How Sundance brought Hollywood to Park City | The Daily Utah Chronicle

Egyptian_TheatreJill-Orschel-300x243Every January, Hollywood denizens zip up their North Face jackets, slip into their Ugg boots, and prepare to storm the narrow streets of Park City — it’s Sundance season.

For one week every year, the normally sleepy ski town with a population of about 7,600, transforms into the epicenter of the film world, complete with Los Angeles insiders and lavish parties with corporate sponsorship.

But it wasn’t always this way. The Sundance Film Festival, regarded today as one of the top film festivals in the world, emerged from humble beginnings.

“It’s always starred and showcased independent films with a focus on people,” said Brian Patrick, a professor of film production. “If you think about Robert Redford’s film ‘Ordinary People’ — that’s what the festival is really about, ordinary people.”

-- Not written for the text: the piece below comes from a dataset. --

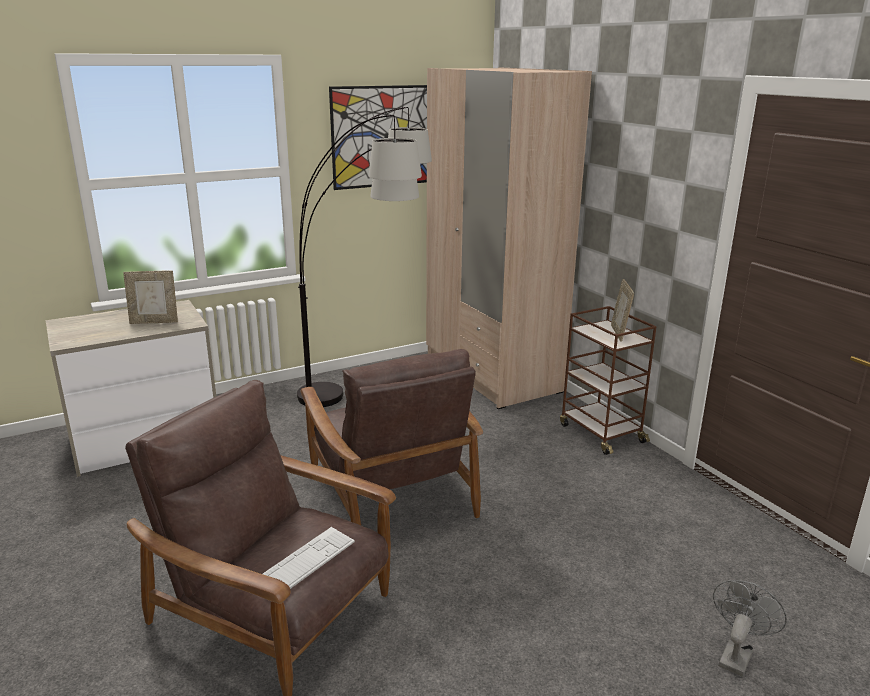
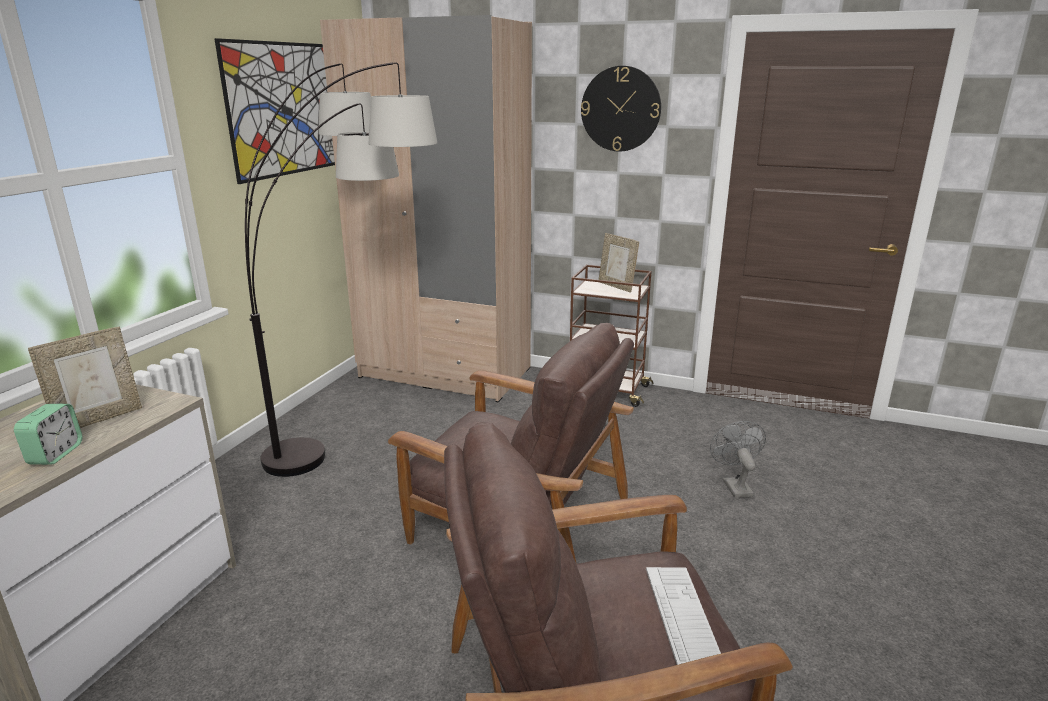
camera: 40 degrees left, 0 degrees up
(116, 332) = (55, 454): none -> alarm clock
(649, 160) = (620, 109): none -> wall clock
(736, 654) = (919, 512): grey fan -> grey fan (734, 485)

In 1978, when the concept of independent films was fairly new, Patrick attended a preliminary meeting to discuss the possibility of having an independent film festival in Utah. Others in the meeting included Sterling van Wagenen, a cousin of Redford’s first wife, Lola van Wagenen.

Patrick said he wanted it to be based around short films. “Sterling said to me, ‘Brian, I know that’s good advice, but we want to do it this way.’ And look at what they’ve done.”

Van Wagenen, with backing from the Utah Film Commission, launched the Utah/U.S. Film Festival later that year in Salt Lake City.

Lory Smith wrote in “Party in a Box” that it was Sydney Pollack’s idea to move the festival from Salt Lake City to Park City.

“You’d be the only film festival in the world held in a ski resort during ski season, and Hollywood would beat down the door to attend,” Pollack said.

The festival built up momentum gradually during the ’80s, adapting and changing with each financial hurdle. It wasn’t until the ’90s that the festival finally hit its stride.

“1989’s festival marked a turning point in the genesis of the festival,” wrote Smith, who is a former festival program director.
That was the year Steven Soderbergh, a one-time festival volunteer driver, premiered his film “Sex, Lies and Videotape.”

Soderbergh’s film won the Audience Award at that year’s festival. The buzz surrounding “Sex, Lies and Videotape” sparked a bidding war among entertainment companies wanting to secure the distribution rights.

“Sex, Lies and Videotape” was made with an estimated $1.2 million budget and went on to gross more than $24 million in the United States alone.

In 1991, the name of the festival was officially changed to the Sundance Film Festival. Filmmakers and studio executives started to show up in droves — the former hoping to get discovered, the latter looking to snatch up the next low-budget blockbuster.

May Bartlett, a sophomore in film and a filmmaker in her own right, has been attending Sundance since she was 12. She doesn’t see the Hollywood invasion of the independent film festival as a bad thing.

“It definitely changes the experience, but I wouldn’t say it cheapens it,” Bartlett said.

For Bartlett, as for many regular festival-goers, the original spirit of Sundance is still alive.

“There’s always a way to get around all of the craziness and just see films, like by going to showings here in Salt Lake,” Bartlett said.

After all, that’s where it all began.